Geeting’s case resonated strongly with me. Aside from being emotionally wrought, the national discussion of gentrification tends to be colored by the experiences of certain cities–places like New York City, San Francisco, Boston, LA, and Washington, DC, where hordes of wealthy young and mostly white people have “reclaimed the city,” bringing new financial resources and excitement but also driving up housing costs and forcing lower-income residents out of their neighborhoods. In New York and San Francisco in particular (and increasingly in DC),  complaints about gentrification have been driven by a very real–and entirely fair–fear that people of lower income are not just being driven from their neighborhoods, but from the city entirely. Where the demand for housing of all kinds is for all intents and purposes infinite, it’s hard to imagine that competition for housing isn’t a zero-sum game. But Geeting’s piece is a useful reminder that even as it appears that the Millennial return to the city is a nationwide trend, the experience of every city is not going to be the same. The discussion about gentrification in Baltimore doesn’t have to be the same as in DC. Philly’s doesn’t have to be the same as New York’s.

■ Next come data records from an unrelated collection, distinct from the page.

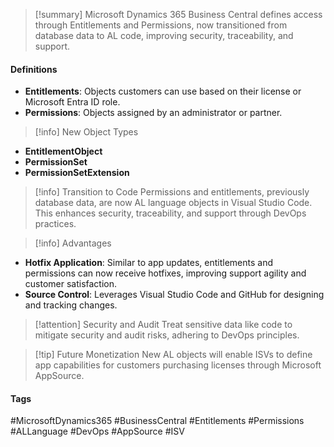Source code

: > [!summary] 
> Microsoft Dynamics 365 Business Central defines access through Entitlements and Permissions, now transitioned from database data to AL code, improving security, traceability, and support.
>
#### Definitions
- **Entitlements**: Objects customers can use based on their license or Microsoft Entra ID role.
- **Permissions**: Objects assigned by an administrator or partner.

> [!info] New Object Types
- **EntitlementObject**
- **PermissionSet**
- **PermissionSetExtension**

> [!info] Transition to Code
> Permissions and entitlements, previously database data, are now AL language objects in Visual Studio Code. This enhances security, traceability, and support through DevOps practices.

> [!info] Advantages
- **Hotfix Application**: Similar to app updates, entitlements and permissions can now receive hotfixes, improving support agility and customer satisfaction.
- **Source Control**: Leverages Visual Studio Code and GitHub for designing and tracking changes.

> [!attention] Security and Audit
> Treat sensitive data like code to mitigate security and audit risks, adhering to DevOps principles.

> [!tip] Future Monetization
> New AL objects will enable ISVs to define app capabilities for customers purchasing licenses through Microsoft AppSource.

#### Tags
#MicrosoftDynamics365 #BusinessCentral #Entitlements #Permissions #ALLanguage #DevOps #AppSource #ISV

Moreover, there are, in fact, very few cities where the zero-sum logic of gentrification as derived from NYC and San Francisco actually applies. In most of the country, urban housing prices are still very, very low–artificially so, the product of mistaken public policy that has and continues to subsidize suburban sprawl–and even as urban population numbers have stopped declining and in most areas begun to grow again since the turn of the Millennium, prices haven’t exactly skyrocketed. There’s no lack of affordable housing in Philly. There’s no lack of affordable housing in Baltimore. There’s definitely no lack of affordable housing in Detroit. There’s not even a true lack of affordable housing in Chicago, which (the conglomeration of sprawl that is Houston aside) may be the cheapest major city in the country. And there’s certainly no lack of affordable housing in many smaller cities, including Albany. What those cities lack isn’t housing–it’s wealth, income, stable neighborhoods, and local businesses at which to spend money. Certainly some neighborhoods have changed, but on a citywide level very few cities are experiencing the kind of crazy competition and upward-spiraling prices that characterize gentrifying New York and San Francisco. Very few cities will ever experience that kind of demand. And it’s worth remembering that while there are all sorts of banners for urban activists, particularly those on the Left, to be carrying forward, affordable housing isn’t, despite its emotional power, in most cases one of them.